Many academics have translated the hype around AI to a heightened suspicion of students. And it’s true that ChatGPT can plausibly write mediocre university-level essays. A combination of ChatGPT and AI humanisers might even carry someone through university with a 2:2.
But if universities treat this as an arms race, it will inevitably harm students who rely on additional support to survive a system that is overwhelmingly biased to white, middle-class, native English speakers without disabilities, and whose parents went to university. Students who don’t fall into those categories are also more likely to turn for support to spelling and grammar checkers like Grammarly, which also uses generative AI to offer stylistic suggestions, putting them at risk of running foul of AI detectors even when the substantive ideas are original. Innocent students will inevitably find themselves in a kind of Kafkaesque computational scenario – accused by one automated software of improperly relying on another.
What is to be done? In the desperate – and largely futile – scramble to catch up with AI, there is a real danger that academics lose sight of why we assign essays in the first place: to give students the opportunity to display their ability to evaluate information, think critically and present original arguments. This may even be an opportunity to move away from the sort of conventional essay questions that can so easily be fed into ChatGPT. Students can present original, critical work in presentations, podcasts, videos and reflective writing.
It’s also possible to ask students questions that include information that doesn’t exist in ChatGPT’s training data – for instance, by incorporating content generated in class. Lecturers could also address ambient AI anxiety head-on by prompting ChatGPT with assigned essay questions and asking students to critique the resulting output in class. The goal need not be just to fend off AI-generated essays: expanding the range of assessments can also help universities close the achievement gap that exists in part because traditional forms of assessment tend to favor more privileged students.

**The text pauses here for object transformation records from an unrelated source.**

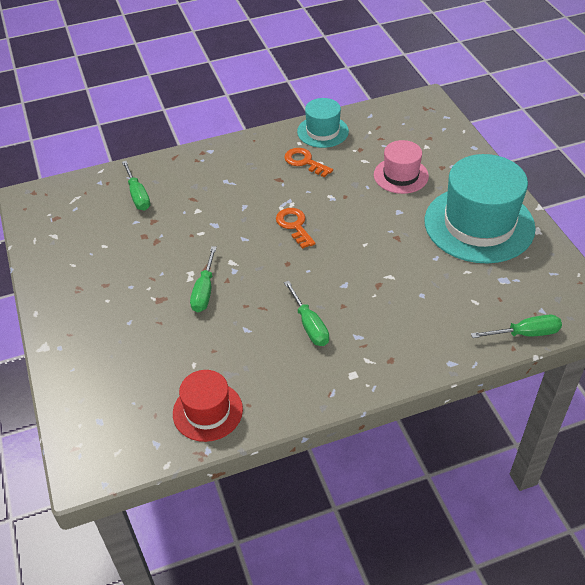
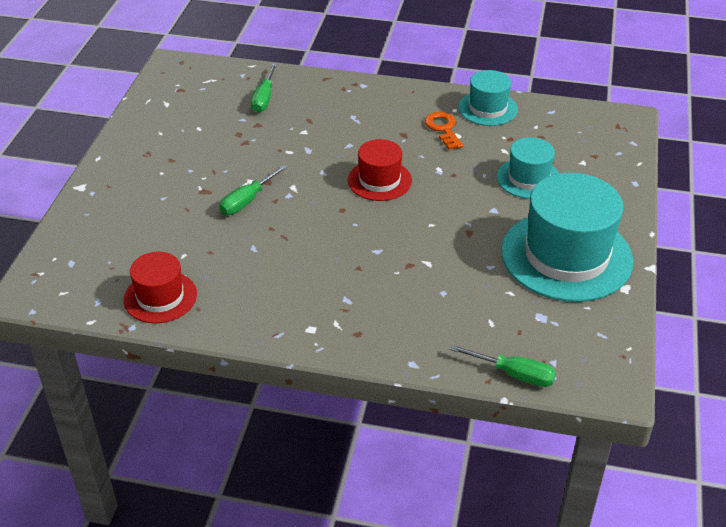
camera: 30 degrees right, 5 degrees down
orange key [276,208,316,249] -> red hat [348,139,412,201]
green screwdriver [284,281,329,346] -> none
pink hat [374,140,429,194] -> turquoise hat [497,137,559,199]

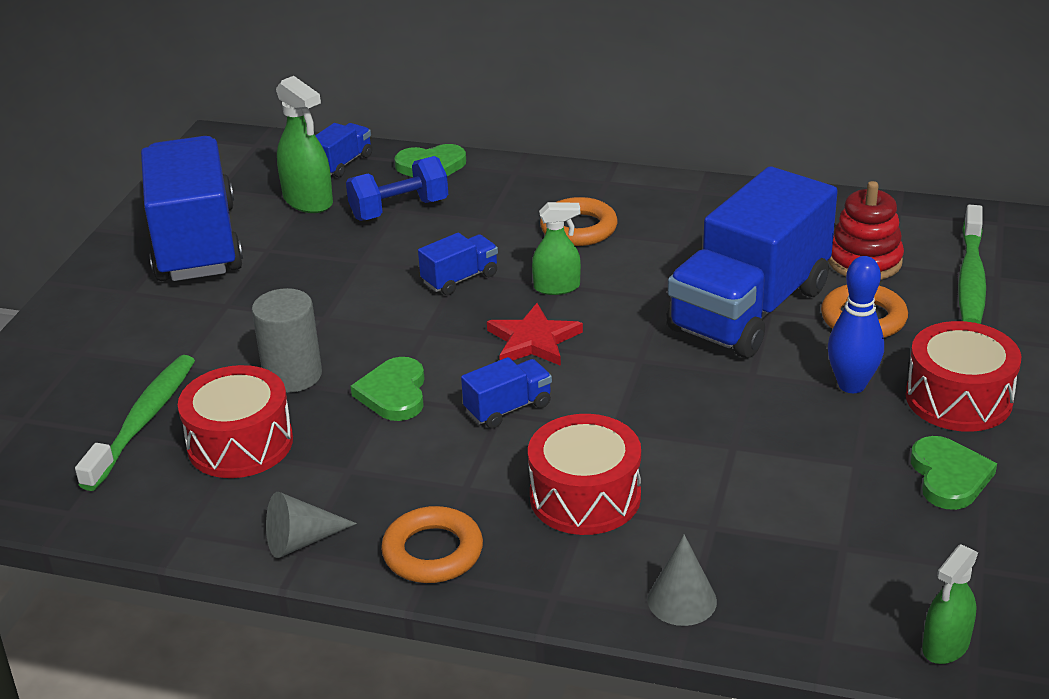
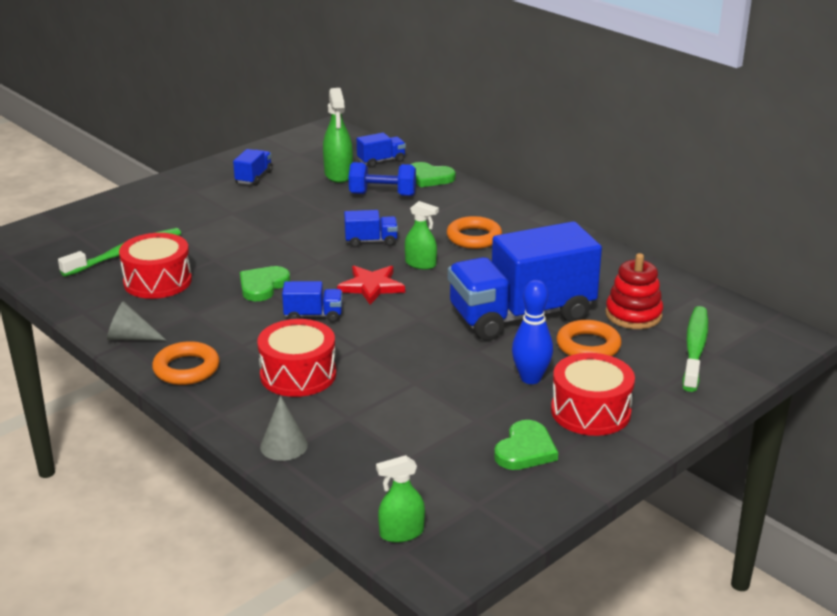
camera: 30 degrees right, 5 degrees down
blue truck [141,136,243,281] -> blue truck [233,149,273,186], size x0.41
grey cylinder [252,288,322,393] -> none
green toothbrush [958,205,986,324] -> green toothbrush turned 150 degrees clockwise [682,306,708,392]

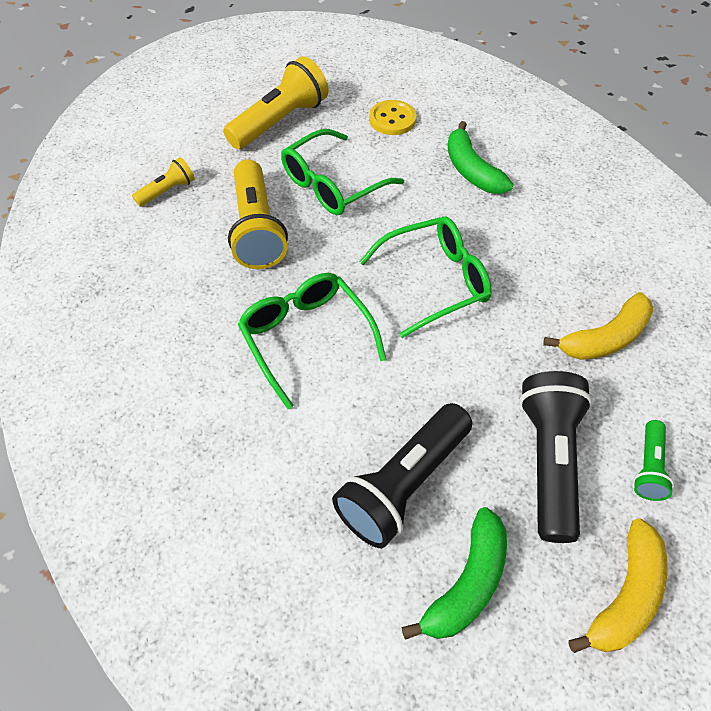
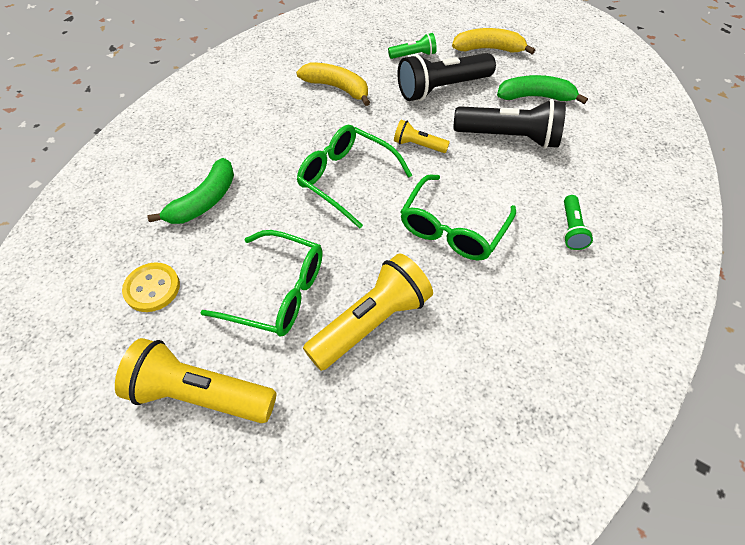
camera: 120 degrees left, 0 degrees up
yellow flashlight [132,157,195,207] -> yellow flashlight moved to [394,120,450,153]
none -> green flashlight [563,195,593,250]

Of course, all of this puts more pressure on casualized, overworked staff, which is why the kneejerk response to revert to closed-door, handwritten exams is understandable, if misguided. We can be critical of AI, but we can’t pretend it doesn’t exist if we want to prepare students for a world where humans will have to live and work alongside thinking machines.
Achieving that goal would be easier if students arrived at university as open-minded critical thinkers instead of stressed-out, debt-burdened consumers. In this sense, the panic around AI is only the latest symptom of a broader crisis at UK universities, and it is a crisis that is not equally felt. The Conservative government’s move to force universities to cap admissions on low-value degrees – cutting off their primary funding source – is also an attack on working-class and minority-ethnic students. Responding to AI with punitive measures based on unreliable detection software risks contributing to that same attack. If there is any chance of avoiding the bitter irony of the biggest technological breakthrough since the internet entrenching enduring inequalities in education, it will come from lecturers working with AI, instead of joining a losing fight against it.